10) A special form of "Placement" is the placement-to-a-output-Pipe. You can 
read
   it as "plug the output into this processing Pipe. Especially, we can attach
   such a placement at track level. Placements will be discovered by searching
   the context hierarchically. Placements can have conditions. In our example,
   the Routing information for the dialogue sound will be found using the tag
   "dialogue", while the normal sound searches up the track hierarchy.
11) because tracks are implemented as local processing Pipes, we can create a
   virtual clip by plugging the video output into the input side of the clip's
   Pipe. (Normally, the system would feed here the output of the source readers
   and codecs). In our example, we use this to apply a mask. (Well -- we could
   have done this directly to the track, but using the virtual clip, we create
   a new building block we can handle and move around and use like a real clip.

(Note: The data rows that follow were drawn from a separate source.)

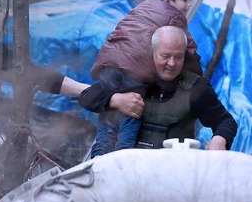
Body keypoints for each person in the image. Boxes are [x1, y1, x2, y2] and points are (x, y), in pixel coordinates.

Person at [86, 0, 203, 157]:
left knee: (108, 127)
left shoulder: (141, 8)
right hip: (133, 75)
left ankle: (97, 167)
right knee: (130, 121)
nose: (188, 5)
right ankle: (122, 164)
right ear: (168, 0)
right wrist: (196, 73)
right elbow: (186, 49)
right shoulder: (174, 17)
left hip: (109, 69)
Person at [80, 25, 237, 153]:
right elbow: (87, 96)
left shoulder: (195, 87)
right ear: (152, 53)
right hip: (127, 173)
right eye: (165, 56)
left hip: (172, 177)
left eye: (178, 57)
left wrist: (220, 138)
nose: (172, 63)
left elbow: (226, 121)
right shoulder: (131, 77)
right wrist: (116, 100)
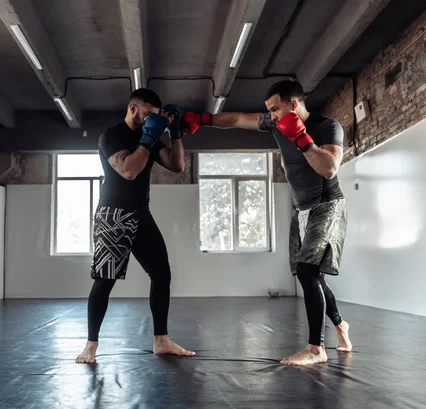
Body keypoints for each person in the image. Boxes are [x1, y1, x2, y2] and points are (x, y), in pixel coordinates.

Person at [181, 79, 352, 366]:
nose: (271, 116)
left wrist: (302, 139)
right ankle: (340, 325)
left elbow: (329, 168)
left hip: (327, 204)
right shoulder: (275, 122)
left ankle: (315, 349)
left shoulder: (327, 126)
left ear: (293, 105)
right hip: (301, 209)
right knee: (311, 275)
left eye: (275, 109)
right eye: (269, 111)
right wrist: (203, 119)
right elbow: (236, 118)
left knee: (308, 272)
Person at [76, 88, 196, 364]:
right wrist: (149, 137)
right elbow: (129, 171)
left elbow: (177, 166)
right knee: (105, 281)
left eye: (156, 117)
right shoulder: (112, 136)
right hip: (113, 215)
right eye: (147, 115)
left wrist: (175, 132)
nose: (152, 121)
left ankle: (161, 340)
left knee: (162, 274)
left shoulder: (151, 137)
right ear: (133, 108)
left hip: (141, 213)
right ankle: (91, 345)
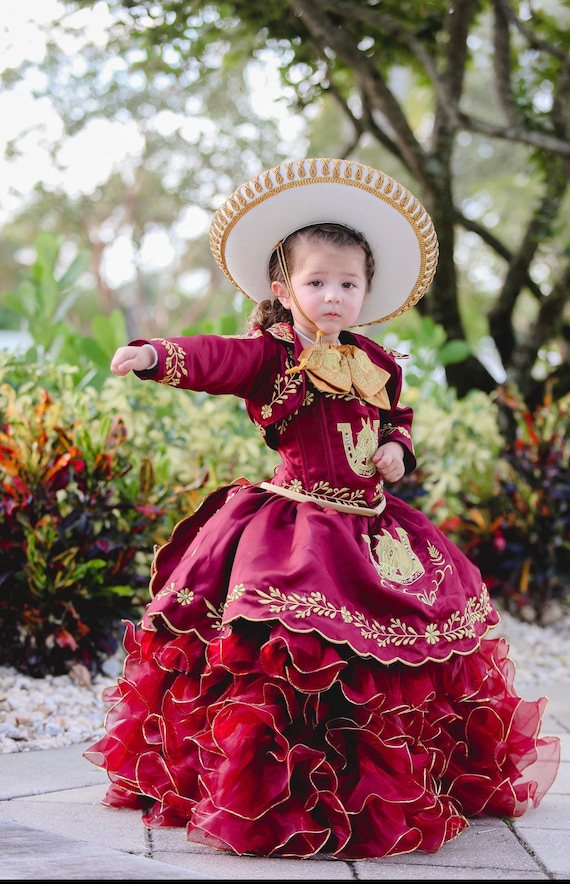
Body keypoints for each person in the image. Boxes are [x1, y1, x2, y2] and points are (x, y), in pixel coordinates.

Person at [84, 157, 560, 860]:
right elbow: (217, 358)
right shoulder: (272, 355)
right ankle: (276, 785)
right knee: (290, 651)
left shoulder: (377, 361)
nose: (333, 296)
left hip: (373, 524)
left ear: (368, 291)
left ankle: (392, 775)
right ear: (284, 290)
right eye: (317, 283)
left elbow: (395, 418)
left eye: (348, 284)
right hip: (297, 524)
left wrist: (397, 449)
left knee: (396, 647)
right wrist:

12) finally the calculated data enters the global Pipes section, where we can
   do anything we could do to a individual clip.

I left out some more advanced details, esp. how to handle automation. And while
I restricted the Pipes to a linear sequence of effects, we can insert "send"
nodes which can direct their output to any other Pipe (local or global) in the
system. (This allows building side chains for controlling special effects as 
well)

The node view on the right side shows the (user visible, "high level") 
configuration
for /one single time position/. We could even think of making this view fully 
editable,
but doing so is anything but trivial.